# Oatmeal Brulee with Macerated Berries



## pdswife (Feb 4, 2005)

Oatmeal Brulee with Macerated Berries

3 ¼ cups water
¼ cup plus 4 teaspoons granulated sugar
2 cups mixed berries
¼ cup Champagne
1 TBS. fresh mint
½ very cold cream
2 large eggs
3 TBS. packed brown sugar
¼ Tsp. salt
1 ½ cups old fashioned rolled oats

Macerate the berries:  
Combine ¼ cup water and ¼ cup sugar
in a small sauce pan and heat over mod. high heat stirring until
sugar is dissolved.  Remove from heat.  Gently stir together the berries, Champagne ( if using), mint and sugar syrup in a bowl.  Cover and refrigerate, stirring occasionally, for at least 4 hours.

Put racks in upper and lower thirds of the oven. Preheat to 400 degrees.

Make the custard:  
Whisk ¼ cup cream in a small bowl until it just holds stiff peaks.  Whisk together eggs, brown sugar and remaining ¼ cup cream in another bowl.  Then gently whisk in the whipped cream.

Assemble and bake the Brulees:

Bring remaining three cups water and salt to a boil in a 
heavy sauce pan. Stir in oats and cook over mod heat, stirring
occasionally, until thickened and tender, about 5 minutes.

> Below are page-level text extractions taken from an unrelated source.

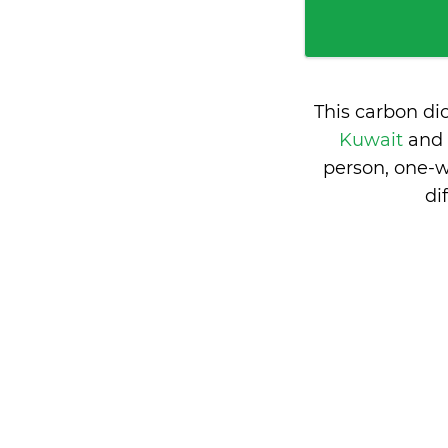
This carbon di
Kuwait
and
person, one-w
di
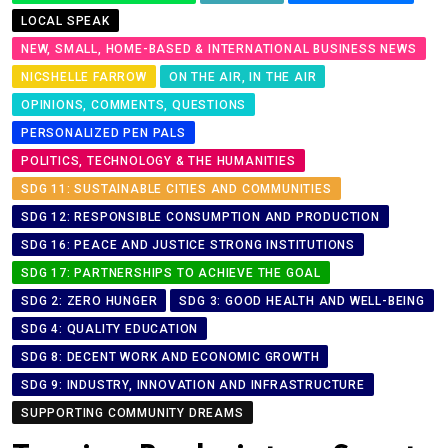
LOCAL SPEAK
NEW, SMALL, HOME-BASED & INTERNATIONAL BUSINESS NEWS
NICSHELLE FARROW
ON THE AIR, IN THE AIR
OPINIONS, COMMENTS, QUESTIONS
PERSONALIZED PEN PALS
POLITICS, TECHNOLOGY & THE HUMANITIES
SDG 11: SUSTAINABLE CITIES AND COMMUNITIES
SDG 12: RESPONSIBLE CONSUMPTION AND PRODUCTION
SDG 16: PEACE AND JUSTICE STRONG INSTITUTIONS
SDG 17: PARTNERSHIPS TO ACHIEVE THE GOAL
SDG 2: ZERO HUNGER
SDG 3: GOOD HEALTH AND WELL-BEING
SDG 4: QUALITY EDUCATION
SDG 8: DECENT WORK AND ECONOMIC GROWTH
SDG 9: INDUSTRY, INNOVATION AND INFRASTRUCTURE
SUPPORTING COMMUNITY DREAMS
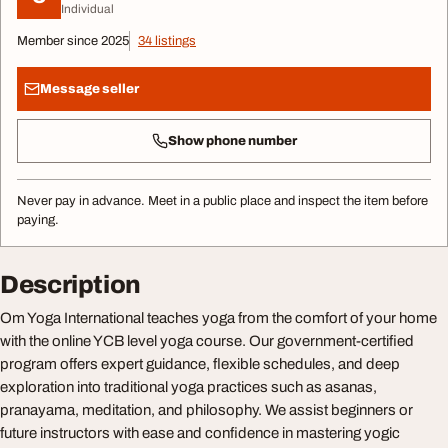
Individual
Member since 2025
34 listings
Message seller
Show phone number
Never pay in advance. Meet in a public place and inspect the item before
paying.
Description
Om Yoga International teaches yoga from the comfort of your home
with the online YCB level yoga course. Our government-certified
program offers expert guidance, flexible schedules, and deep
exploration into traditional yoga practices such as asanas,
pranayama, meditation, and philosophy. We assist beginners or
future instructors with ease and confidence in mastering yogic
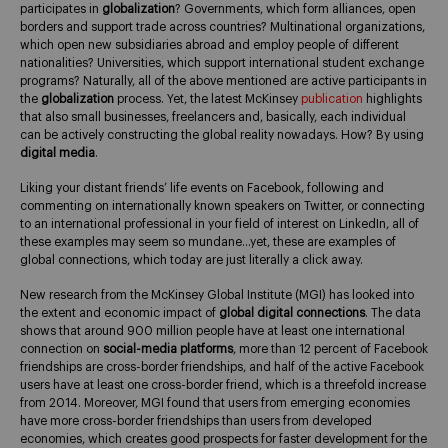
participates in
globalization
? Governments, which form alliances, open
borders and support trade across countries? Multinational organizations,
which open new subsidiaries abroad and employ people of different
nationalities? Universities, which support international student exchange
programs? Naturally, all of the above mentioned are active participants in
the
globalization
process. Yet, the latest McKinsey
publication
highlights
that also small businesses, freelancers and, basically, each individual
can be actively constructing the global reality nowadays. How? By using
digital media
.
Liking your distant friends’ life events on Facebook, following and
commenting on internationally known speakers on Twitter, or connecting
to an international professional in your field of interest on LinkedIn, all of
these examples may seem so mundane…yet, these are examples of
global connections, which today are just literally a click away.
New research from the McKinsey Global Institute (MGI) has looked into
the extent and economic impact of
global digital connections
. The data
shows that around 900 million people have at least one international
connection on
social-media platforms
, more than 12 percent of Facebook
friendships are cross-border friendships, and half of the active Facebook
users have at least one cross-border friend, which is a threefold increase
from 2014. Moreover, MGI found that users from emerging economies
have more cross-border friendships than users from developed
economies, which creates good prospects for faster development for the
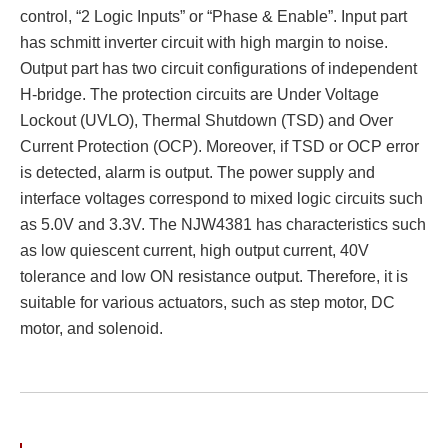
control, “2 Logic Inputs” or “Phase & Enable”. Input part
has schmitt inverter circuit with high margin to noise.
Output part has two circuit configurations of independent
H-bridge. The protection circuits are Under Voltage
Lockout (UVLO), Thermal Shutdown (TSD) and Over
Current Protection (OCP). Moreover, if TSD or OCP error
is detected, alarm is output. The power supply and
interface voltages correspond to mixed logic circuits such
as 5.0V and 3.3V. The NJW4381 has characteristics such
as low quiescent current, high output current, 40V
tolerance and low ON resistance output. Therefore, it is
suitable for various actuators, such as step motor, DC
motor, and solenoid.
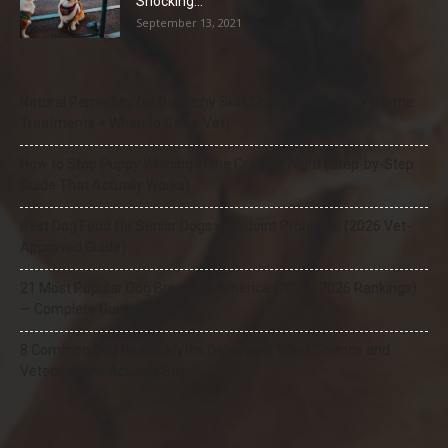
Shocking...
September 13, 2021
Natural Remedies for Dog Itchy Skin That Actually Work (Home
Treatments + When to See a Vet)
How to Stop Puppy Whining in the Crate at Night (Step-by-Step
Guide That Actually Works)
Best Dog Food for Senior Dogs with Joint Problems (2026 Vet-
Approved Guide)
21 Most Popular Dog Breeds in America (2025–2026 Rankings)
— Complete Guide
8 Common Dog Health Myths Debunked: What Science and
Veterinarians Actually Say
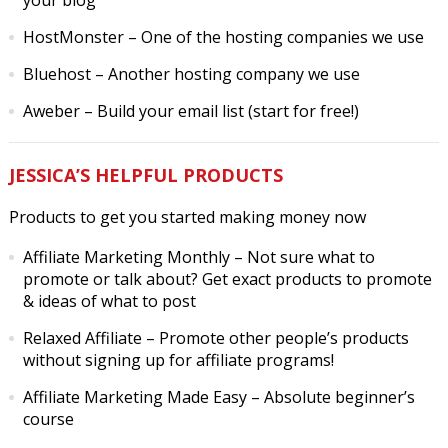
your blog
HostMonster
– One of the hosting companies we use
Bluehost
– Another hosting company we use
Aweber
– Build your email list (start for free!)
JESSICA’S HELPFUL PRODUCTS
Products to get you started making money now
Affiliate Marketing Monthly
– Not sure what to
promote or talk about? Get exact products to promote
& ideas of what to post
Relaxed Affiliate
– Promote other people’s products
without signing up for affiliate programs!
Affiliate Marketing Made Easy
– Absolute beginner’s
course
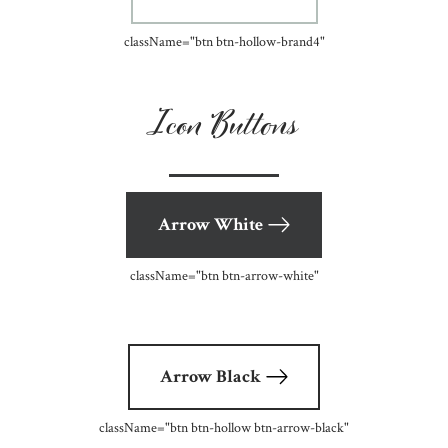
className=
"btn btn-hollow-brand4"
Icon Buttons
Arrow White
className=
"btn btn-arrow-white"
Arrow Black
className=
"btn btn-hollow btn-arrow-black"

Divide oatmeal up among four flameproof soup bowls and smooth with
the back of a spoon.  

Pour custard over oatmeal.  Put bowls on oven racks and bake, switching
position halfway through the baking, until set.  About 12 minutes.  ( or transfer oatmeal toa  very shallow 2 quart baking dish and cover with custard and bake in the middle of the oven for 12- 15 minutes.  

Sprinkle 1 tsp.  granulated sugar evenly over each custard.  Caramelize topping on one
bowl at a time with your blowtorch, moving flame evenly back and forth, until
sugar is melted and caramelized.  

With a slotted spoon, mound some berries in the center of each bowl, and serve remaining berries on the side.


----------



## kitchenelf (Feb 4, 2005)

This sounds great T

(I guess you can tell I moved it)


----------



## pdswife (Feb 5, 2005)

kitchenelf said:
			
		

> This sounds great T
> 
> (I guess you can tell I moved it)




I wasn't sure where to put it...  it was in the breakfast section of the cookbook.. but, it has fruit and could certainly be a dessert... 

Thanks for moving me to where I belong!!


----------



## Alix (Feb 5, 2005)

YUM!

This sounds delicious. Thanks!


----------